> **Exercise**: Scan the records for the word "space". Report each line where it occurs.

-- Supplied data follows --

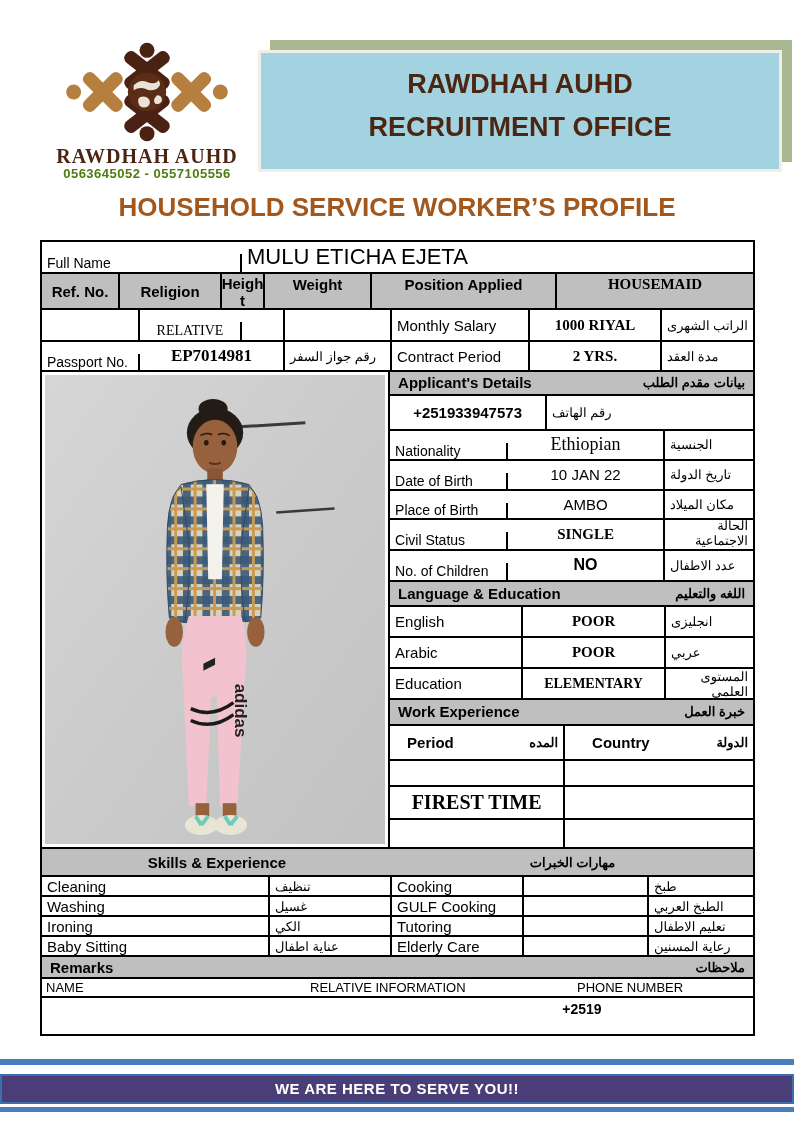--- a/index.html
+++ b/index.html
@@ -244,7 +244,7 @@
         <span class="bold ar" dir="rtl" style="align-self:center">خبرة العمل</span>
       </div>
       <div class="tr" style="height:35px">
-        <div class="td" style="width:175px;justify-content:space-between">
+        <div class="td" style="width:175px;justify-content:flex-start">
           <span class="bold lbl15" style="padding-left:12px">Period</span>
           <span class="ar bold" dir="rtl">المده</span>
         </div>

-- Supplied data concluded --
-- Supplied data follows --

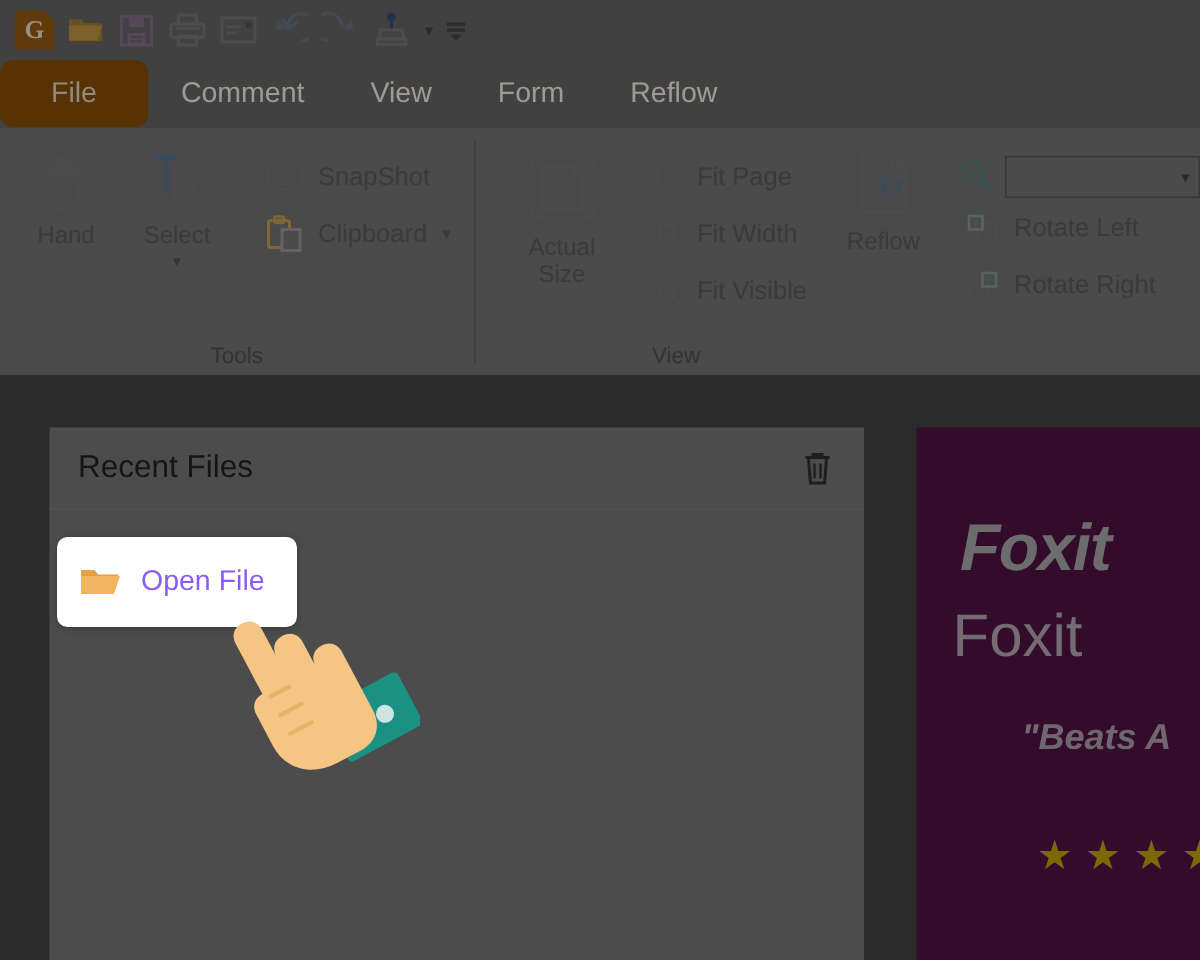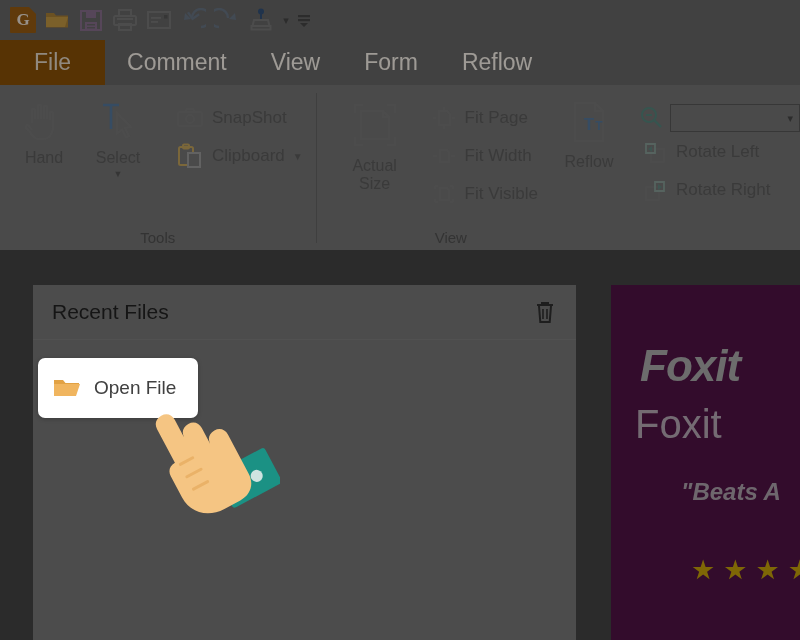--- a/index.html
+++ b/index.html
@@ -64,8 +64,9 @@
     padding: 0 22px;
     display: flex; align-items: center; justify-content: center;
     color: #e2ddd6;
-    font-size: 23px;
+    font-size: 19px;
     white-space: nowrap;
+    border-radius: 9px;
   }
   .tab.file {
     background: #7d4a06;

-- Supplied data concluded --

> **Exercise output**:
-        <div class="td" style="width:175px;justify-content:space-between">
     white-space: nowrap;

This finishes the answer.